Though there have been no Atacms missile attacks inside Russia recorded yet, some effects are expected to be immediate. Russian military planners are likely to move anything they believe is at risk out of range if they can do so fast enough.

That may be good value for the US also given that Atacms stockpiles are not plentiful and the missiles, at a cost of somewhere between $1m and$2m, are not cheap.

There may also be a value in directly threatening North Korea, whose entry into the war is hugely significant, Barros said. “So far the western response has been lacklustre, and there are reports that North Korea may be willing to send as many as 100,000 to fight against Ukraine.” With Russia and Ukraine’s combat forces considered very roughly matched at somewhere between 600,000 and 700,000, dissuading North Korea from sending more troops could be significant.

With a Donald Trump presidency looming, Ukraine also badly needs an opportunity to show what it can do, with western help, on the battlefield. “The Ukrainians need to convince the incoming US administration that they are still worth backing – in Trump’s transactional view, a ‘good investment’,” argued Matthew Savill, of the Royal United Services Institute thinktank.

In response, the west has to contend with Russian threats of escalation, though the reality of the Ukraine war is that, as Savill points out, Moscow “has already escalated”. Russia is already engaged in a heightened sabotage campaign across Europe, with assassination plots targeting western arms makers and arson plots, including sending incendiary devices via the DHL network to the UK.

Meanwhile in Ukraine, the attacks on power plants and substations primarily affect civilians, particularly when electricity is lost. “Russia’s strategy of escalating attacks, especially around holidays or weekends, is intended to break the spirit of Ukrainians and remind them of the hardships of war,” said Vladyslav Faraponov, the head of the board of Ukraine’s Institute of American Studies.

However, few experts believe that even allowing Ukraine to use Atacms more broadly inside Russia will have a decisive military effect. The US permission may well be followed by the UK, France and Italy agreeing to donate more of their Storm Shadow/Scalp missiles, which have a similar range, and allowing them to be used inside Russia. But again, stocks are limited, even if permission is given by the Europeans and the US, which provides a guidance system on which the missile relies.

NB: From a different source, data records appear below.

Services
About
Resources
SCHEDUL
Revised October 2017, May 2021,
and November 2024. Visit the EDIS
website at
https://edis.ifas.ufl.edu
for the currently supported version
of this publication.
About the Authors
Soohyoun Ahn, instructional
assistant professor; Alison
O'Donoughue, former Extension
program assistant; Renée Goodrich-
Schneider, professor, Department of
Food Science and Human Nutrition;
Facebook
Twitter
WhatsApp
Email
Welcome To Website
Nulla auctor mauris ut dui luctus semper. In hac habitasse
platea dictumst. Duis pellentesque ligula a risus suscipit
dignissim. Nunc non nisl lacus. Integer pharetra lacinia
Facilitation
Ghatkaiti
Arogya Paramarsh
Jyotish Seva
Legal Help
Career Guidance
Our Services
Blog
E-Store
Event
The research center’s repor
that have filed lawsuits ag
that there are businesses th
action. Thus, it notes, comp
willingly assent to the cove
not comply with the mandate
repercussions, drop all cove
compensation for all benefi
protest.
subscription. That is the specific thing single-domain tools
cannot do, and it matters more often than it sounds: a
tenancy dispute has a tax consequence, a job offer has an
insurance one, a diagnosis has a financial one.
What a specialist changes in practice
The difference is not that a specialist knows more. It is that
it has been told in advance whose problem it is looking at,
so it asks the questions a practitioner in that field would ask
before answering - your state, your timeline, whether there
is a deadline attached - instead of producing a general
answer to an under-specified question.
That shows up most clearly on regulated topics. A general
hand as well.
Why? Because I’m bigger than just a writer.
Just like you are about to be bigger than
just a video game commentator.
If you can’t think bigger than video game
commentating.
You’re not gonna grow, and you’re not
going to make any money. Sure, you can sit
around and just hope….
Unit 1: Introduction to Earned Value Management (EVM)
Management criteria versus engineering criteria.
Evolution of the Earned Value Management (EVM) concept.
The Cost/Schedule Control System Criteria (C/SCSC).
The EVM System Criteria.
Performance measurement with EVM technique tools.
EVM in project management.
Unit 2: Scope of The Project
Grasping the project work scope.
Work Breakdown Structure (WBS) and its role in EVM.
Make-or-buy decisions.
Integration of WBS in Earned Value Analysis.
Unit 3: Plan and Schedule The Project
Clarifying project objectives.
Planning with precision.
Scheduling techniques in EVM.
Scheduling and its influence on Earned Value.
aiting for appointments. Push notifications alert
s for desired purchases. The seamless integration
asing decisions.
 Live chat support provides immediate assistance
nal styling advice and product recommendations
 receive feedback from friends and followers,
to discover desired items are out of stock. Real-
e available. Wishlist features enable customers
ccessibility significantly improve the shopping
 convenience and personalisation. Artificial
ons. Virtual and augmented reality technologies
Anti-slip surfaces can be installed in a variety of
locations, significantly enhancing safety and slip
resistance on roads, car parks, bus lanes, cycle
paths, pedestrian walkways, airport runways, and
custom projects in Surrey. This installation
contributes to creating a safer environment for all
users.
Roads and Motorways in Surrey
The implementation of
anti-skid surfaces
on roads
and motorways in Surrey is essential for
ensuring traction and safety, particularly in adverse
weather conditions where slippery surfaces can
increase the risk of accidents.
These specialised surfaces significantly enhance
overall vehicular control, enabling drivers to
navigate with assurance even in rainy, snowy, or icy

Ukraine remains under serious pressure in the east, with Russian forces threatening to form a pocket that would encircle Kurakhove in the south. Though Russian casualties are running at record levels of about 1,500 a day, as the Kremlin tries to persuade Trump and his team that its victory is inevitable with constant frontline attacks, Ukraine is also short on personnel numbers and has never obtained decisive western support at any point during the war.

“Over time, Ukrainians have learned to live with initial refusals on the delivery or use of critical weapons, followed by hesitant ‘maybes’, and only after countless lives are lost, a reluctant ‘yes’. Unfortunately, this reactive approach is not what Ukraine needs to preserve its independence or endure potential negotiations,” Faraponov said.

A late decision to loosen restrictions on one missile type is not obviously the kind of decisive support that Ukraine hopes for either.